- Directive
Reproduce every line of text in the records below exactly as it appears, leaving out the pictures.

- Items stored from a collection
┌────────
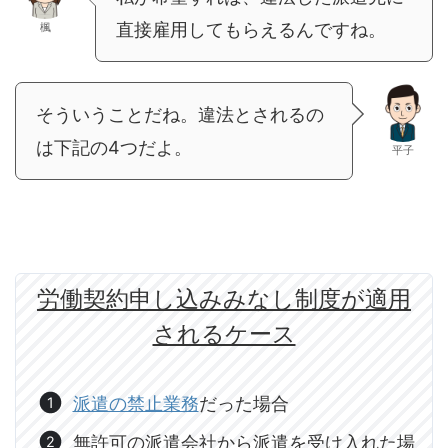
直接雇用してもらえるんですね。
楓
そういうことだね。違法とされるの
は下記の4つだよ。
平子
労働契約申し込みみなし制度が適用
されるケース
派遣の禁止業務
だった場合
無許可の派遣会社から派遣を受け入れた場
└────────
- Task answer
直接雇用してもらえるんですね。
楓
そういうことだね。違法とされるの
は下記の4つだよ。
平子
労働契約申し込みみなし制度が適用
されるケース
派遣の禁止業務
だった場合
無許可の派遣会社から派遣を受け入れた場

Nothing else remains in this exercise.